PROBLEM REQUIREMENTS –
Take the entries that follow and return exactly the lines from the one holding "The configuration of a Subcategory is" through the one holding "# The keyword of the subcategory.", both included. Nothing else is needed.

GIVEN RECORDS –
__________

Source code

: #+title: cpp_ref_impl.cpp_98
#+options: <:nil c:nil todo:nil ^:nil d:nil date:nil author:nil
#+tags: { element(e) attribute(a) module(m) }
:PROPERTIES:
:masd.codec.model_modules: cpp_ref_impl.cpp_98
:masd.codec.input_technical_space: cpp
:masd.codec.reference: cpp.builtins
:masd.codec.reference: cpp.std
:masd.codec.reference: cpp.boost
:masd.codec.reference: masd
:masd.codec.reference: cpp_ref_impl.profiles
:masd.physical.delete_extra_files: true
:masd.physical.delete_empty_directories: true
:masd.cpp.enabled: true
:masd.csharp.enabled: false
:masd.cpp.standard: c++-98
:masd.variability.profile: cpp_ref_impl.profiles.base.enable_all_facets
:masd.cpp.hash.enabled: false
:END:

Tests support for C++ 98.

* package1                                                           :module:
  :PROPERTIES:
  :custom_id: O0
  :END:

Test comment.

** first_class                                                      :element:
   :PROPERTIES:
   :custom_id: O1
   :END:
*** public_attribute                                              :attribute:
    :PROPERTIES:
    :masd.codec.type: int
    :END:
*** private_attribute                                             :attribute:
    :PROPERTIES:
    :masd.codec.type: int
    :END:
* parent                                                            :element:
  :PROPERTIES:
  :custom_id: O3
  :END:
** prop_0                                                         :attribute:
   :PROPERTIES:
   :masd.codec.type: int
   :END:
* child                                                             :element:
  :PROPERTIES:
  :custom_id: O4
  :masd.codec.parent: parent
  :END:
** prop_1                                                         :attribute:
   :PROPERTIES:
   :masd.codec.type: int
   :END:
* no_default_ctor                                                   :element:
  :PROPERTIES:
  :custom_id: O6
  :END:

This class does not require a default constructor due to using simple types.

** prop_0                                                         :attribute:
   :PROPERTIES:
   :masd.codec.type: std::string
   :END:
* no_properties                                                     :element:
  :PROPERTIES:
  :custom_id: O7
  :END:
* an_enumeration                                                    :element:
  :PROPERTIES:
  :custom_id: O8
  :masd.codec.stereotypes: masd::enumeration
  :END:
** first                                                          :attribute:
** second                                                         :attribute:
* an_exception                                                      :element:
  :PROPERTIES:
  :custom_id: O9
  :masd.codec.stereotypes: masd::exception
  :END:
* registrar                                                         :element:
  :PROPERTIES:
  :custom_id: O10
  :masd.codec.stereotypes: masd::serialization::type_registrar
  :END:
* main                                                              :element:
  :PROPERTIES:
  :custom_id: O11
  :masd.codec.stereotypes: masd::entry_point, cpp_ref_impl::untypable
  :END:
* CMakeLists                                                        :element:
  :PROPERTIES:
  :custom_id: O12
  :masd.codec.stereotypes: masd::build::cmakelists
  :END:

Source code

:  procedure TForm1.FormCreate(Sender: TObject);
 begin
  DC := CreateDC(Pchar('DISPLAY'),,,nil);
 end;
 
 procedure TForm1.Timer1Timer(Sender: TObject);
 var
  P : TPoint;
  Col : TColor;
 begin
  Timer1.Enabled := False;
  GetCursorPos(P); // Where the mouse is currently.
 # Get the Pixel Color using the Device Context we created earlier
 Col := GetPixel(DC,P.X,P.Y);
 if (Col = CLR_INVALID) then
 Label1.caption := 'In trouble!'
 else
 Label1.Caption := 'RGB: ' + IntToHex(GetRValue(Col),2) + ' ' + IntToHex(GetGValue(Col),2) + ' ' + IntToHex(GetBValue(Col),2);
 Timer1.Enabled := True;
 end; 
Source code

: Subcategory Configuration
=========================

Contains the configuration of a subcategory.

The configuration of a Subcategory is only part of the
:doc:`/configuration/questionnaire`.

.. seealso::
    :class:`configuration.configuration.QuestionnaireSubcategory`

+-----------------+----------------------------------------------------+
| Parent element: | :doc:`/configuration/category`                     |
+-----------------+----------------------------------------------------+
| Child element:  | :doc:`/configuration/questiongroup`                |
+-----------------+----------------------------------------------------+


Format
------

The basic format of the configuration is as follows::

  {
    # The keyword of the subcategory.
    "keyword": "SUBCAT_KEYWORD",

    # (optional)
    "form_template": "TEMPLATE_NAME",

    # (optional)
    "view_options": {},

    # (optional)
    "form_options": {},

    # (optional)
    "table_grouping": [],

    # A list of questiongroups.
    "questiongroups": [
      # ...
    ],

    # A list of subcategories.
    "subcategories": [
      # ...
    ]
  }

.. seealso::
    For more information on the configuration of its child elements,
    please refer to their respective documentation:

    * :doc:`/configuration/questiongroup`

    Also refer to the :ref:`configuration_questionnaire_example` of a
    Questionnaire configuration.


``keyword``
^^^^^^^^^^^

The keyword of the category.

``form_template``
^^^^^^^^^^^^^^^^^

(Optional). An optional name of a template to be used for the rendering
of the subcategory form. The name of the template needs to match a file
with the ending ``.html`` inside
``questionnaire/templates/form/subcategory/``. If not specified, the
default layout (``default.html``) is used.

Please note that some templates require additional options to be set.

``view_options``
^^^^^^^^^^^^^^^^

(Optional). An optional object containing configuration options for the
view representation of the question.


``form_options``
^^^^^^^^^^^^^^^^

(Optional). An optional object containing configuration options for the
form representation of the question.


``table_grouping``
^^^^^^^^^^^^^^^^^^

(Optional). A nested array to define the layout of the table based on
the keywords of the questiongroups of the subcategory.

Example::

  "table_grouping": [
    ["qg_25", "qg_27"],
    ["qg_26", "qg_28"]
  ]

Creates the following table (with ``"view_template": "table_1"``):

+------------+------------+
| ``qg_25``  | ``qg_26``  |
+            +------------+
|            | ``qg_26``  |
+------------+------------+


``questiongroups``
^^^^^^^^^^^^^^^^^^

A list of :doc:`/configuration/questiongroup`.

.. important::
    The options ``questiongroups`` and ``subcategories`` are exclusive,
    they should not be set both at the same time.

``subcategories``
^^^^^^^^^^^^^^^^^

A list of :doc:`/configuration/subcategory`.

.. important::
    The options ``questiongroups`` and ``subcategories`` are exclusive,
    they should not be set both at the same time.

__________

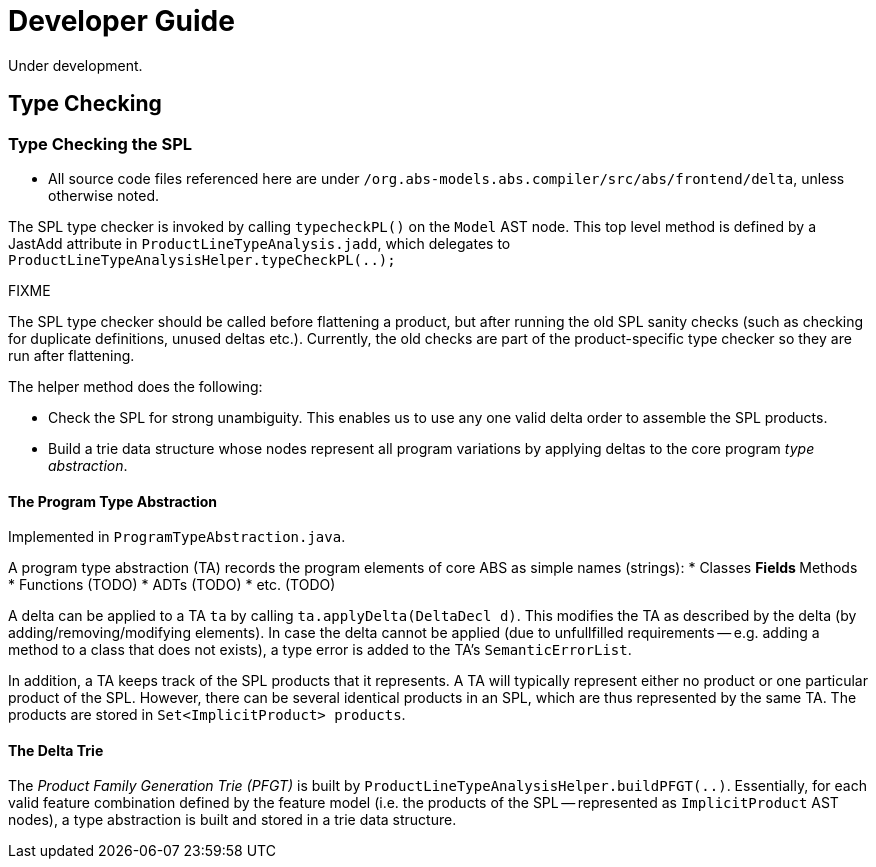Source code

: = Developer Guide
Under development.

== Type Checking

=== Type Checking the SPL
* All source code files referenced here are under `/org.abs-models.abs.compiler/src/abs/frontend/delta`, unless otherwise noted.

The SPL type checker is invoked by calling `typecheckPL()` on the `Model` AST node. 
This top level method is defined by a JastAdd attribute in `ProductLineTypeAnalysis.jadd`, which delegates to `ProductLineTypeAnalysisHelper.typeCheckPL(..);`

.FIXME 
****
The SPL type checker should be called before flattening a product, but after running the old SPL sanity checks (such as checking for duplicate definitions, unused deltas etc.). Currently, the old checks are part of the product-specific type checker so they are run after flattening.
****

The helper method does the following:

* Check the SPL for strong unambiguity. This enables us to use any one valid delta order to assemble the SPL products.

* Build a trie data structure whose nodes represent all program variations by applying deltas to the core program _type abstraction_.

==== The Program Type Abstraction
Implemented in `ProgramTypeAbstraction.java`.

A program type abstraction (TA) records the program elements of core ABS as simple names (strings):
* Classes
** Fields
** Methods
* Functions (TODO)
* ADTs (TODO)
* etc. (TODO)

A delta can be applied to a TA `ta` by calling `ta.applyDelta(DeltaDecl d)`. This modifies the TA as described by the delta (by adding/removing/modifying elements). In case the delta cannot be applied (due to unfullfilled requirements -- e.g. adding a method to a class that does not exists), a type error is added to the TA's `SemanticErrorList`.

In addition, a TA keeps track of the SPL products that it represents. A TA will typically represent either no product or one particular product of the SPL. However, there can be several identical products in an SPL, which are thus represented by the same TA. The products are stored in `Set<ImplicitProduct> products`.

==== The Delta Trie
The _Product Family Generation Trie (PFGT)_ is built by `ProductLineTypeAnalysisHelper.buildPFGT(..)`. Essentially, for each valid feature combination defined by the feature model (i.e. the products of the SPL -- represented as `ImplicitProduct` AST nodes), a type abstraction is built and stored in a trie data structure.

__________

EXERCISE RESULT –
The configuration of a Subcategory is only part of the
:doc:`/configuration/questionnaire`.

.. seealso::
    :class:`configuration.configuration.QuestionnaireSubcategory`

+-----------------+----------------------------------------------------+
| Parent element: | :doc:`/configuration/category`                     |
+-----------------+----------------------------------------------------+
| Child element:  | :doc:`/configuration/questiongroup`                |
+-----------------+----------------------------------------------------+


Format
------

The basic format of the configuration is as follows::

  {
    # The keyword of the subcategory.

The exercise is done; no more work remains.